WRITTEN TASK →
Can you output the text lines of every entry below word for word, leaving out the pictures?

DATASET RECORDS →
-*-
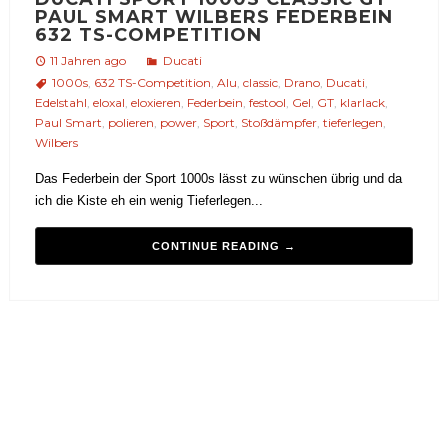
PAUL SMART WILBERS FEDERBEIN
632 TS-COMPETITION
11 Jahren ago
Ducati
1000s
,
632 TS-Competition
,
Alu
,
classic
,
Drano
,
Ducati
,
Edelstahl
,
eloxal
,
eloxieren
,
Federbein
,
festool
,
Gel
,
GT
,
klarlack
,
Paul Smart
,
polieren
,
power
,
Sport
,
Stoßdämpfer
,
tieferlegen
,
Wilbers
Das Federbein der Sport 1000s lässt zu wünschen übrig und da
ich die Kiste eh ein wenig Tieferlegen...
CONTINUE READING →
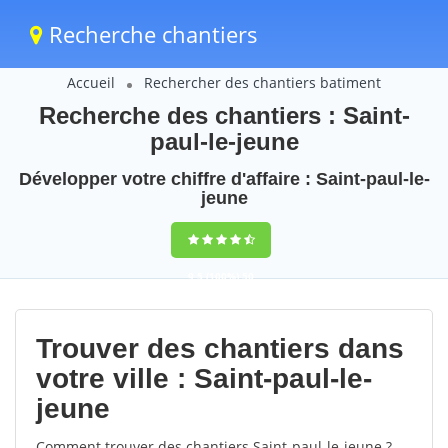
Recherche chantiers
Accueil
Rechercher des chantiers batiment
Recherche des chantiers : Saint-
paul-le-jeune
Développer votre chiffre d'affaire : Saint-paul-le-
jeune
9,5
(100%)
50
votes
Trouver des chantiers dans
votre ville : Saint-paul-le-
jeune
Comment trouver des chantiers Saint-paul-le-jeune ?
-*-
FINISHED EXERCISE →
PAUL SMART WILBERS FEDERBEIN
632 TS-COMPETITION
11 Jahren ago
Ducati
1000s
,
632 TS-Competition
,
Alu
,
classic
,
Drano
,
Ducati
,
Edelstahl
,
eloxal
,
eloxieren
,
Federbein
,
festool
,
Gel
,
GT
,
klarlack
,
Paul Smart
,
polieren
,
power
,
Sport
,
Stoßdämpfer
,
tieferlegen
,
Wilbers
Das Federbein der Sport 1000s lässt zu wünschen übrig und da
ich die Kiste eh ein wenig Tieferlegen...
CONTINUE READING →
Recherche chantiers
Accueil
Rechercher des chantiers batiment
Recherche des chantiers : Saint-
paul-le-jeune
Développer votre chiffre d'affaire : Saint-paul-le-
jeune
9,5
(100%)
50
votes
Trouver des chantiers dans
votre ville : Saint-paul-le-
jeune
Comment trouver des chantiers Saint-paul-le-jeune ?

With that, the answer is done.